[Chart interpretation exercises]
***
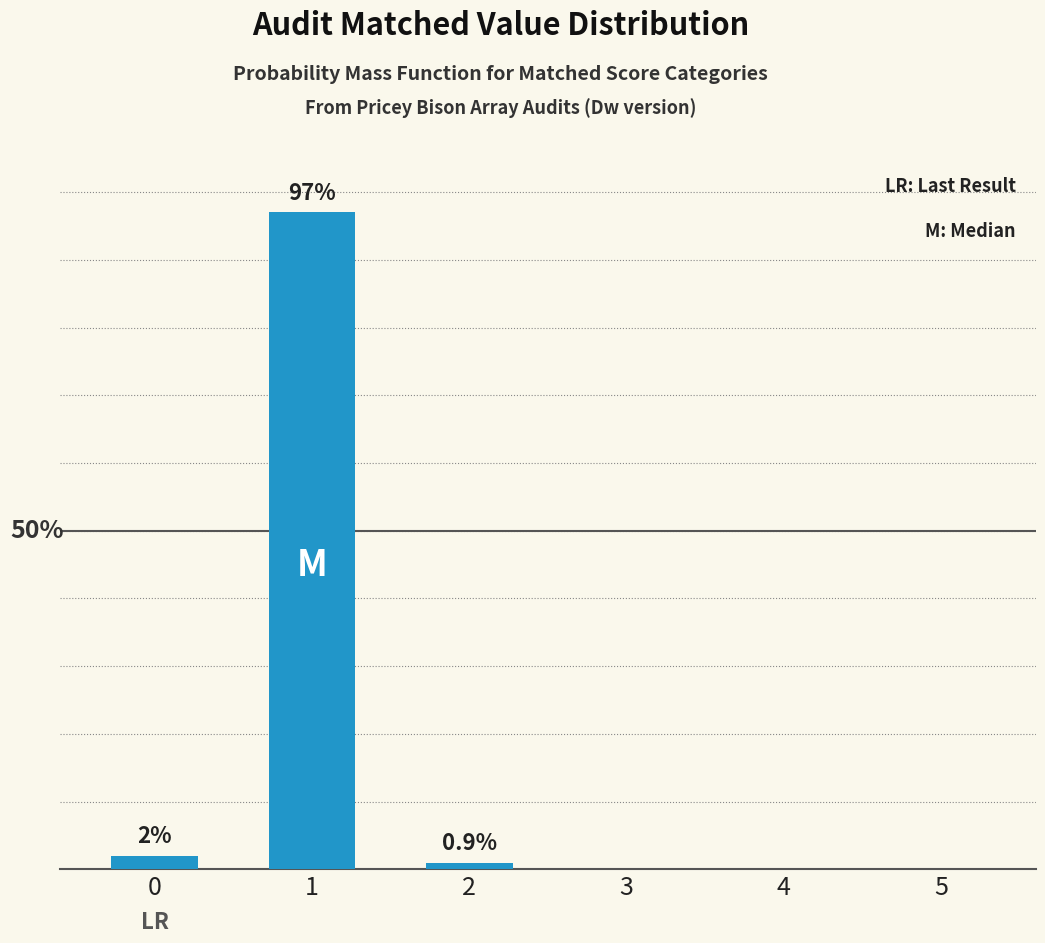

At which category does the chart reach its peak across all series?

1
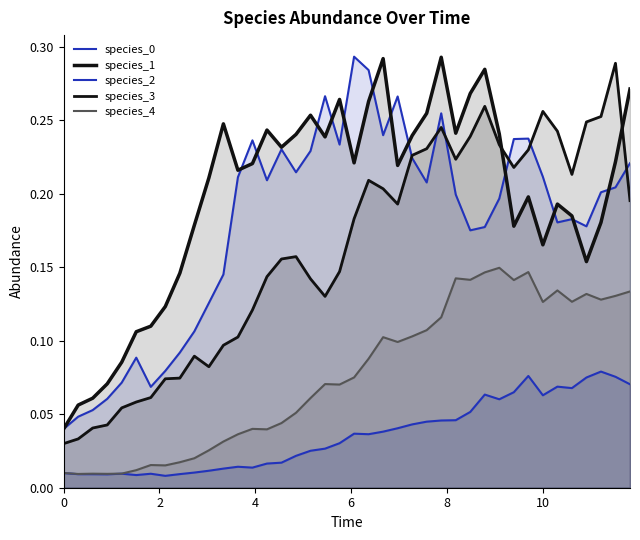

How many data points does each series have?

40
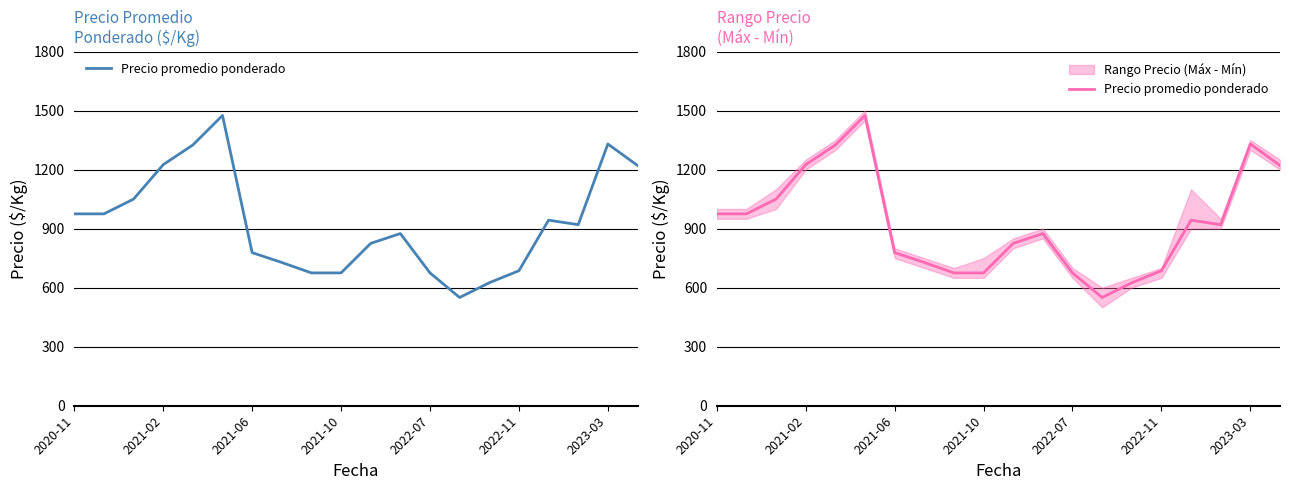

What is the average value?

927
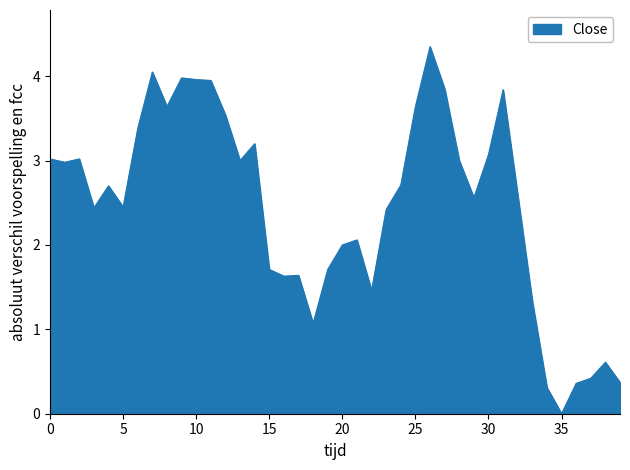

Reading left to right, list all the values displayed in this chart.

3.0	3.0	3.0	2.4	2.7	2.5	3.4	4.0	3.6	4.0	4.0	4.0	3.5	3.0	3.2	1.7	1.6	1.6	1.1	1.7	2.0	2.1	1.5	2.4	2.7	3.6	4.4	3.9	3.0	2.6	3.1	3.8	2.6	1.3	0.3	0.0	0.4	0.4	0.6	0.4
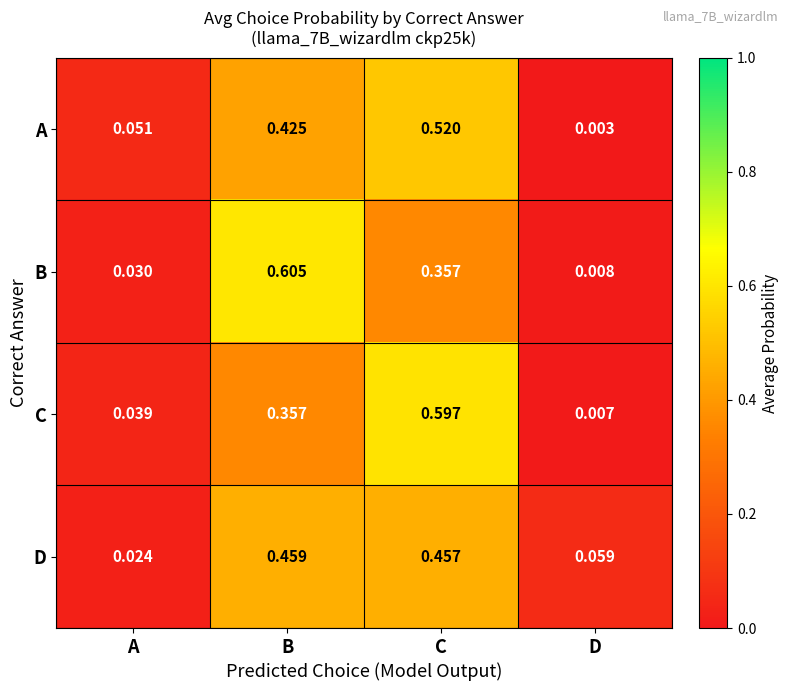

At which category is the sum across all series the highest?

C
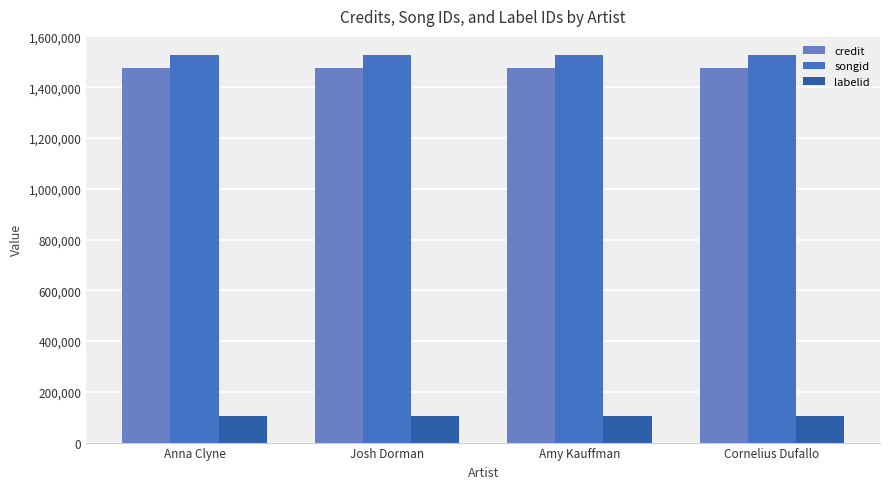

Reading left to right, list all the values displayed in this chart.

credit: 1476960	1476960	1476960	1476960
songid: 1525916	1525916	1525916	1525916
labelid: 103585	103585	103585	103585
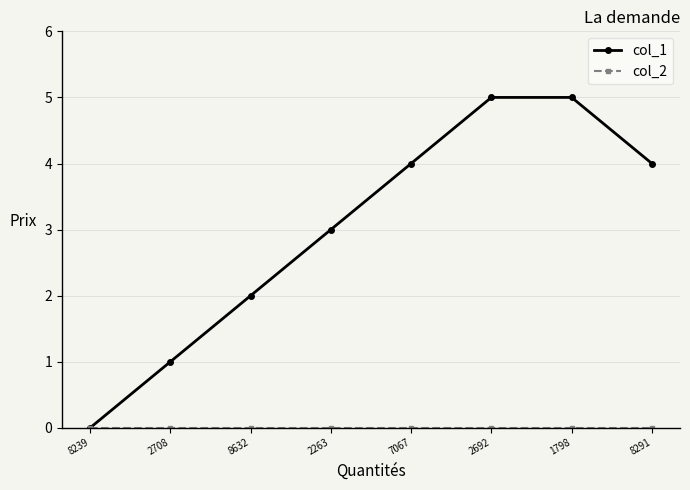

What is the label of the 6th point from the left?

2692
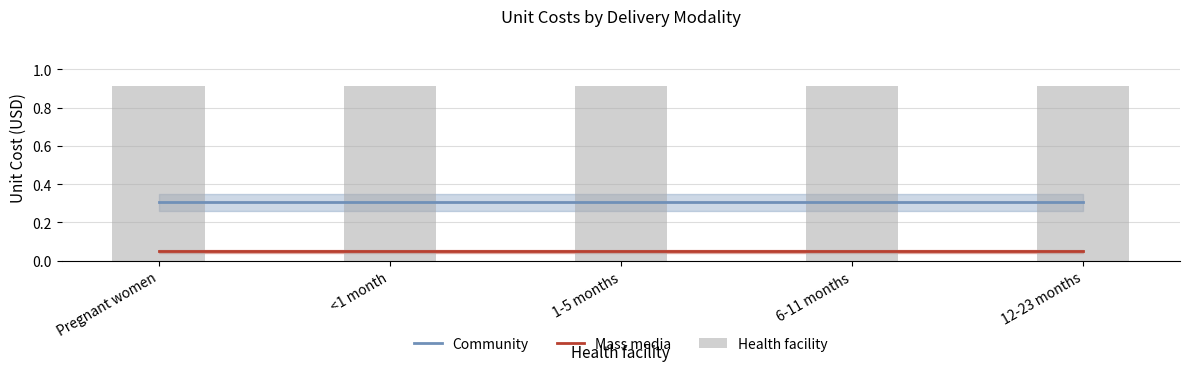

The value of Mass media at <1 month is 0.1. True or false?

True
***
Copy every item above word for word, leaving out the pictures.

At which category does the chart reach its peak across all series?

1

How many data points does each series have?

40

What is the average value?

927

Reading left to right, list all the values displayed in this chart.

3.0	3.0	3.0	2.4	2.7	2.5	3.4	4.0	3.6	4.0	4.0	4.0	3.5	3.0	3.2	1.7	1.6	1.6	1.1	1.7	2.0	2.1	1.5	2.4	2.7	3.6	4.4	3.9	3.0	2.6	3.1	3.8	2.6	1.3	0.3	0.0	0.4	0.4	0.6	0.4

At which category is the sum across all series the highest?

C

Reading left to right, list all the values displayed in this chart.

credit: 1476960	1476960	1476960	1476960
songid: 1525916	1525916	1525916	1525916
labelid: 103585	103585	103585	103585

What is the label of the 6th point from the left?

2692

The value of Mass media at <1 month is 0.1. True or false?

True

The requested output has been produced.